__PROBLEMS TO WORK ON__:
• 1. In the CUDA circular buffer post, which atomic function does the read function call on the stack's index?
• 2. Pick up the CUDA circular buffer post at its last line and continue writing it.

__SELECTED EXCERPT__:
★ ★ ★ ★ ★
-2

I am implementing a circular global memory to enable all threads read/write data to the same buffer simultaneously. It is a very simple producer/consumer algorithm in cpu. But i found something wrong in my cuda code. The circular buffer was defined as follows:

#define BLOCK_NUM 1024
#define THREAD_NUM 64
#define BUFFER_SIZE BLOCK_NUM*THREAD_NUM*10
struct Stack {
    bool bDirty[BUFFER_SIZE];
    unsigned int index;
    unsigned int iStackSize;
}

The read device is implemented as

__device__ void read(Stack *pStack) {
    unsigned int index = atomicDec(&pStack->index, BUFFER_SIZE-1);
    if(- -index >= BUFFER_SIZE)
★ ★ ★ ★ ★
__DATA SEGMENT__:

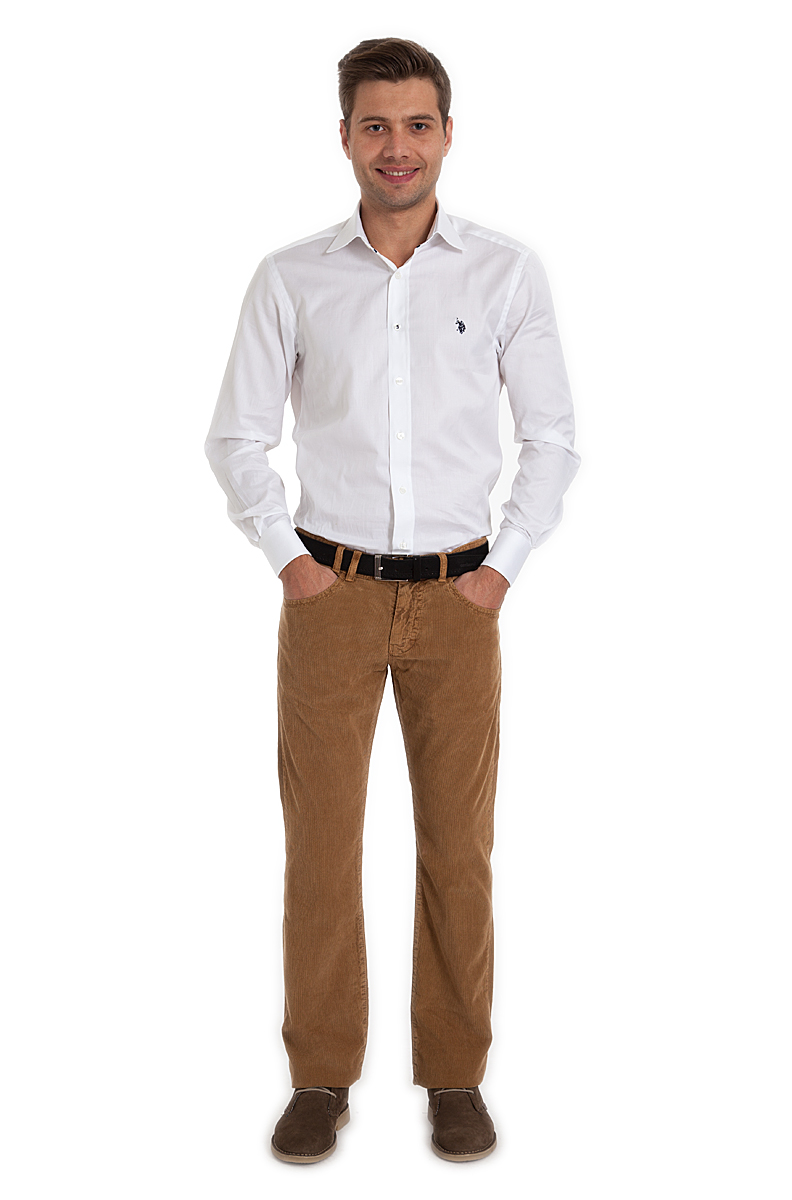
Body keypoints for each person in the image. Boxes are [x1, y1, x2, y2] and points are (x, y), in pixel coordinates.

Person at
★ ★ ★ ★ ★
__ANSWERS TO EACH TASK__:
• 1. atomicDec

• 2.
        index = BUFFER_SIZE - 1;
    // check
    if(pStack->bDirty[index] == false) {
        printf(“no data\n”);
        return;
    }
    //set read flag
    pStack->bDirty[index] = false;
    atomicSub(&pStack->iStackSize, 1);
}

The write device function is:

__device__ void write(Stack *pStack) {
    unsigned int index = atomicInc(&pStack->index, BUFFER_SIZE - 1);
    //check
    if(pStack->bDirty[index] == true) {
        printf(“why dirty\n”);
        return;
    }
    pStack->bDirty[index] = true;
    atomicAdd(&pStack->iStackSize, 1);
}

In order to test the read/write function in a more robust way, I write the following kernels:

__global__ void kernelWrite(Stack *pStack) {
    if(threadIdx.x != 0) //make write less than thread number for testing purpose
        write(pStack);
}

__global__ void kernelRead(Stack *pStack) {
    read(pStack);
    __syncthreads();
    if(threadIdx.x % 3 != 0) // make write less than read
        write(pStack);
    __syncthreads();
}

In the main function, I used a dead loop to test if the read/write is atomic.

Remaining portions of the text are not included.